Looking at our Michigan skies at night this week could provide some glowing entertainment. It’s called the Alpha Capricornids meteor shower and it shows up yearly here in Michigan in July or August.
It isn’t a very well known meteor shower due to the fact that it doesn’t produce a lot of meteors, but if you decide to stay up to view this, and you see one it can be quite an exciting experience.
The Alpha Capricornids typically only show five to 10 meteors per hour, according to Mike Murray, Delta College Planetarium astronomer. Murray says the amount of meteors expected is not much more than we would see on an average night.
In comparison, the Perseids can show 50 to 100 meteors per hour. “The distinguishable parts of the Alpha Capricornids are the relatively slow movement of the meteors, and their propensity for fireballs,” Murray said.

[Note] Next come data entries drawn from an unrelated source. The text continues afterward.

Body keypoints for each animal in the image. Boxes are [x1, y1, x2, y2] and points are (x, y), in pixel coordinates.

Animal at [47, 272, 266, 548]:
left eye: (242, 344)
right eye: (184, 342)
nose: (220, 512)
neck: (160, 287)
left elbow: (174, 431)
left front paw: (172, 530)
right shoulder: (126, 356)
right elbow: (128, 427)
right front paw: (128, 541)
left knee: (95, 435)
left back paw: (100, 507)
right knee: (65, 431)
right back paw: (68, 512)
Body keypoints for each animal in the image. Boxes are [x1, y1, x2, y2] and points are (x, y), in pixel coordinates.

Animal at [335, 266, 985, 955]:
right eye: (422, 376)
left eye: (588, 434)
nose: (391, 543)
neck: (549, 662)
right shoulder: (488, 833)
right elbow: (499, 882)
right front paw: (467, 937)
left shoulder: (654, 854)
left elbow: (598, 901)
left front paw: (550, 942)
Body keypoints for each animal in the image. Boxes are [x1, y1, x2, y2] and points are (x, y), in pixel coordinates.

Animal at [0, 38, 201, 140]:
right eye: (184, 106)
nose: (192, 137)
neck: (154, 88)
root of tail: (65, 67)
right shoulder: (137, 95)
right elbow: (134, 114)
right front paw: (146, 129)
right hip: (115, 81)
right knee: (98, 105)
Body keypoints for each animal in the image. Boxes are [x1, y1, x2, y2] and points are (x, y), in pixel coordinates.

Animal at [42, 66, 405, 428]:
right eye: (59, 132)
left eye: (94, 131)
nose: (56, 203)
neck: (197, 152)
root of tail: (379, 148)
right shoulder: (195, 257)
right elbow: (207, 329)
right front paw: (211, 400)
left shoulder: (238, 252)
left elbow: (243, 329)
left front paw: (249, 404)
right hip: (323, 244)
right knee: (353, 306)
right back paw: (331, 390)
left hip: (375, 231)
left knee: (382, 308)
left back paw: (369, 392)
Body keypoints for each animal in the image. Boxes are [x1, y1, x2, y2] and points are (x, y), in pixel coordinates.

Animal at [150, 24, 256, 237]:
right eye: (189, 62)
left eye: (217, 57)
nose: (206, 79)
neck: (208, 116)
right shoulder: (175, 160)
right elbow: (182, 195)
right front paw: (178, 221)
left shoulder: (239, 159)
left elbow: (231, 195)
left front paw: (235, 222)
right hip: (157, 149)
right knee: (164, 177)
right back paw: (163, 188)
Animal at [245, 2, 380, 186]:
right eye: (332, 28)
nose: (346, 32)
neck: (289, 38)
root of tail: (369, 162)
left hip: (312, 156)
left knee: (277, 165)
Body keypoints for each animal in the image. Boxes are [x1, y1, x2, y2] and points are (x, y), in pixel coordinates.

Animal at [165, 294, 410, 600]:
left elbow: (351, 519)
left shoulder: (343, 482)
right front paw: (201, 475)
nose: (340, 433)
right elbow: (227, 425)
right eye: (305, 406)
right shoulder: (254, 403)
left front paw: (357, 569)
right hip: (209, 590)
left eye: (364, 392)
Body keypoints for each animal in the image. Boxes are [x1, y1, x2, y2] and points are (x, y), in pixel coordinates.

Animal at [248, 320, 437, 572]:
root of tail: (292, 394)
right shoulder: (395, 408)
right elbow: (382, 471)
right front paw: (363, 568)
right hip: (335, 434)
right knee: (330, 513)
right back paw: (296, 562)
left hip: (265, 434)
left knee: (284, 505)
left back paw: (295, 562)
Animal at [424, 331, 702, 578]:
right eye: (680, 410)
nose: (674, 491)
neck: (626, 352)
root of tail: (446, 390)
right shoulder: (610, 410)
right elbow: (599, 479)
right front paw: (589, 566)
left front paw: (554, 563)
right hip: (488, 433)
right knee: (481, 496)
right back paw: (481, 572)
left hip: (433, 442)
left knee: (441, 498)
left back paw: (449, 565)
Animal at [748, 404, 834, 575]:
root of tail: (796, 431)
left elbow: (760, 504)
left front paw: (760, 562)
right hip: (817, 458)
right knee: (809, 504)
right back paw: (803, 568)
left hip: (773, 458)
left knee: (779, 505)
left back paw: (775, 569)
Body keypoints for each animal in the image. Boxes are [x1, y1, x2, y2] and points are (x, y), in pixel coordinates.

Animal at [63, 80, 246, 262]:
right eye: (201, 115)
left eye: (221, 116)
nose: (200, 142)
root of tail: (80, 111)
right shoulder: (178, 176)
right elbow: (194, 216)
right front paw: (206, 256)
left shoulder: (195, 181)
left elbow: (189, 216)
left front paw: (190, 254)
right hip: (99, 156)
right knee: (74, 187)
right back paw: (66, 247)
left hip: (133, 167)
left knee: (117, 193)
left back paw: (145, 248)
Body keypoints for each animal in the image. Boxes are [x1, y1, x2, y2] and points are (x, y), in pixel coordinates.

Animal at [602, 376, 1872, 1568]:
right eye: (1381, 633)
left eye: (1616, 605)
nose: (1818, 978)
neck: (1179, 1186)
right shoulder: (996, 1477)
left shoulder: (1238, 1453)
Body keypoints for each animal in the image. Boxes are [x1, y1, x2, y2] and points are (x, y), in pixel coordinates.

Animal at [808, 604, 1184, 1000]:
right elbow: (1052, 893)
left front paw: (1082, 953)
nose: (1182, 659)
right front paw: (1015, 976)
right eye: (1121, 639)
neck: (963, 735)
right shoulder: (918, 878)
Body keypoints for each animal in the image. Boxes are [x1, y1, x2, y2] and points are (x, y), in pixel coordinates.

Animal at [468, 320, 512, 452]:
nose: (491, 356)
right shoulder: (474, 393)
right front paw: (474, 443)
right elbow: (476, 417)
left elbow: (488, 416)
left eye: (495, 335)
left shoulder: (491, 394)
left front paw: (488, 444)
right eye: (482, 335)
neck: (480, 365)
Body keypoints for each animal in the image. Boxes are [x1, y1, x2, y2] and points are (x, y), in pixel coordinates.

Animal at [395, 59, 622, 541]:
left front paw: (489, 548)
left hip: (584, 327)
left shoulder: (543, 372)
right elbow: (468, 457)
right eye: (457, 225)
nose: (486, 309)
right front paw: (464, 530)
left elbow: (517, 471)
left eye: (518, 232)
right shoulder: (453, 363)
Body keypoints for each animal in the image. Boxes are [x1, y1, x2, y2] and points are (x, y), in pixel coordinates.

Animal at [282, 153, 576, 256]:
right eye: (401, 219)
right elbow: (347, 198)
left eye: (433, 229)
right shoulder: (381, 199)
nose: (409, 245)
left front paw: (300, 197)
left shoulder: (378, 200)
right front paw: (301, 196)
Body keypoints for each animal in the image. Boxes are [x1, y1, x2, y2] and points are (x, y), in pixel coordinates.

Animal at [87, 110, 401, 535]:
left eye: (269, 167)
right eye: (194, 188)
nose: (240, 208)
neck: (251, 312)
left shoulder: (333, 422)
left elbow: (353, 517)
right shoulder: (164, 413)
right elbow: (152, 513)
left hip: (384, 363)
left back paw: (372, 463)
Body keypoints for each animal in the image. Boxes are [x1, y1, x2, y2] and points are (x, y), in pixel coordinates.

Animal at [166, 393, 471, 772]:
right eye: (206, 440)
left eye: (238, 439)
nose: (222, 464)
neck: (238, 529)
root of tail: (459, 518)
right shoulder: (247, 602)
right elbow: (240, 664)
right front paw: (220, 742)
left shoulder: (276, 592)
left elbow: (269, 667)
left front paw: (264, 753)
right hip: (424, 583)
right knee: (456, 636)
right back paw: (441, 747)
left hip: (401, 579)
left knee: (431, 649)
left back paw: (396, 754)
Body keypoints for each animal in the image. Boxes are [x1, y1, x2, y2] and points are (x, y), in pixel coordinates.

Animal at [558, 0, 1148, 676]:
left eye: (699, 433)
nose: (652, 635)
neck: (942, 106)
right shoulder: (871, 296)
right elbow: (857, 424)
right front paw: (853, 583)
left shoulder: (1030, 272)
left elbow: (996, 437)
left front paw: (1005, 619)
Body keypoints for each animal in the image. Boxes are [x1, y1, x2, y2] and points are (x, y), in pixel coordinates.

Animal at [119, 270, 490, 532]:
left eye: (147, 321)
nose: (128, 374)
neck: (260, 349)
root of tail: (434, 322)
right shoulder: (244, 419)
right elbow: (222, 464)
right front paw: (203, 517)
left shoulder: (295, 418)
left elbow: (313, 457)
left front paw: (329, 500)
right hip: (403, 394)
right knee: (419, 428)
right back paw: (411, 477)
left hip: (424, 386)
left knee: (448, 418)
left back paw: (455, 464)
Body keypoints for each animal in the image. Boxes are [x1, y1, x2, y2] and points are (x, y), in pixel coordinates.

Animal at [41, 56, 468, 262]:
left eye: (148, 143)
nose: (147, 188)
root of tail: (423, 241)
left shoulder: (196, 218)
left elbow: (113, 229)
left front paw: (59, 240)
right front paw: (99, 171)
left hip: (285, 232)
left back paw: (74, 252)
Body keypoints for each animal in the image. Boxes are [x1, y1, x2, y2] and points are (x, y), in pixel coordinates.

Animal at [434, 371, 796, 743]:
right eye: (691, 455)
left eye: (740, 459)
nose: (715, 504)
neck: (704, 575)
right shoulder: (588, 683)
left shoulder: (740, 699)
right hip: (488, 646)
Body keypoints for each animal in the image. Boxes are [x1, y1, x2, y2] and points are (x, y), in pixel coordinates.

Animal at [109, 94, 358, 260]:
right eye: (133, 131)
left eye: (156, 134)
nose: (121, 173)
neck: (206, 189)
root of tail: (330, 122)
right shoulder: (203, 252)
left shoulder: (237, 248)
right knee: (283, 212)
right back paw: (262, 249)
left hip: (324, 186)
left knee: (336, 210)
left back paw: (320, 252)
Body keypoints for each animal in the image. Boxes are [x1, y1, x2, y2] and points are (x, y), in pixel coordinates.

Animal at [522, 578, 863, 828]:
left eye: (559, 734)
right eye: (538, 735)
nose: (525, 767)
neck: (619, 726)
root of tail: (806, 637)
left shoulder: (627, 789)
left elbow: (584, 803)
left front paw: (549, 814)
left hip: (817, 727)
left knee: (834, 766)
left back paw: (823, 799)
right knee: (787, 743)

A fireball is a meteor brighter than venus, these slow meteors can appear like a plane on fire above the horizon. If you happen to see one, it’s something you won’t soon forget.
This meteor shower is expected to peak tonight or Thursday night. Lower Michigan is expecting clear skies both nights.
You may wonder what the term slow fireball actually means. The Alpha Capricornids travel as slow as 54,000 mph, which compared to the Perseid meteor is only about half as fast, as the Perseids literally streak across the sky.
The slower speed will provide an extra few seconds of viewing time. If you are up for the view, before midnight you will see them coming from the southeast, appearing more from the south after midnight.
If you are lucky enough to experience these visually pleasing slow fireballs, you now know what you just saw.